Today, I am up for sharing the "valley" we walked through this past March. I would say, in hindsight, that God used a full month of testing so that we could be sharpened, refined, & ready to be propelled into more of what He wants us to be. At first, in the midst of a miscarriage, you don't see the "testing" as a good thing or a fruitful place. I saw our miscarriage as though we had really lost something - but ultimately, we gained something. We have a child who is now in the arms of Jesus AND we took a step forward in the lesson of 'blind faith'. Plus, when you walk through a fearful, sad, experience with your beloved husband, it always brings you closer together, in a way, that I can't really explain.

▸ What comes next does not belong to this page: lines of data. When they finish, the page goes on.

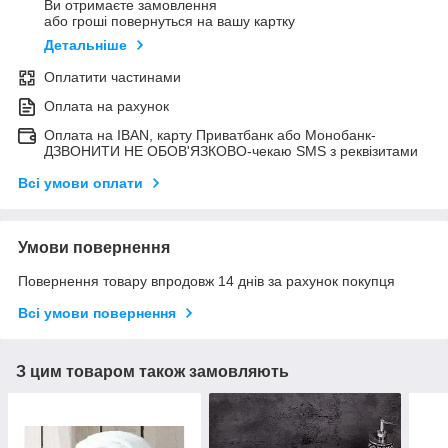
Ви отримаєте замовлення
або гроші повернуться на вашу картку
Детальніше
Оплатити частинами
Оплата на рахунок
Оплата на IBAN, карту Приватбанк або Монобанк-
ДЗВОНИТИ НЕ ОБОВ'ЯЗКОВО-чекаю SMS з реквізитами
Всі умови оплати
Умови повернення
Повернення товару впродовж 14 днів за рахунок покупця
Всі умови повернення
З цим товаром також замовляють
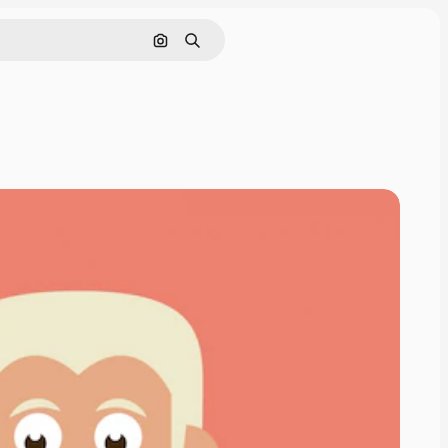
Pesquisar por imagem
Buscar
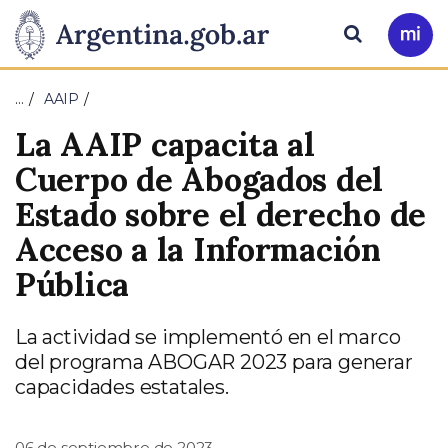
Pasar al contenido principal
Presidencia
Buscar
Ir
a
de
Mi
…
AAIP
Arg
la
La AAIP capacita al
Nación
Cuerpo de Abogados del
Estado sobre el derecho de
Acceso a la Información
Pública
La actividad se implementó en el marco
del programa ABOGAR 2023 para generar
capacidades estatales.
06 de septiembre de 2023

All in all, God was standing right next to us last month, holding us up, as we lost angel baby #3, I have the flu for 2 weeks, Garrett got sick with it, then Gideon came down with Croup. I think for an entire month, I had my share of the "funkies". That is what I like to call all of that. Sickness & sadness wrapped up into one. yuk! But, never for a moment, through all the "funk", did I forget that I was forgotten. I may have had moments of doubt, (what human doesn't?) but not for one second, did I think that my heavenly father had forgotten about us.
I do believe everything you endure is NOT FOR NOTHING! Is that even correct grammar? oh well, it's my grammar! ha! I know that our family "trials" or "funkies" are for the good that God wants to bring to us.....He doesn't want us to just sail through life, He loves us too much for that. He wants my husband and I to reach deeper, deeper than we've ever gone. So deep, that it feels uncomfortable. That's a good place to be -- well, that is what I am discovering. Being comfortable isn't healthy. For us anyways....He has so much for my family, that just a month of the "funkies", although was enough for me, was God's way of showing us how to TOTALLY depend on Him & Him alone.
I also realize, that all the "funkies" we experienced is apart of life. And sometimes it's just "life". But, I interpret it on a much deeper level....so that I can connect with my Father in Heaven. I can look back at last month, even with the dreary, dark, sad, confusing, horomonal days, and say, "yes, this is for my good". Thank you Jesus!
The title of my blog, "Hope", says it all. It's my word for the year! The next baby God gives to us to care for, their middle name is going to be "hope". It just explains everything, in the purest way! In God's way. He is Hope. He is mercy. He is love. He is all-knowing.
I am giving Him my "weights" & taking His wings!
This bird house, my dear, sweet husband bought for me last month, in the midst of everything, this bright, pink, happy bird house, put a smile on my face and reminded me, that we can "nest" in God's arms and rest, knowing He will feed us, take care of us no matter what! I like to think of that bird house, every time I look out the window, that I'm covered, snuggled closely by my Father, no matter what storms rage outside my window.
Jodi, your words of God's comfort and stength during difficult times is so encouraging. He is my Hope!!!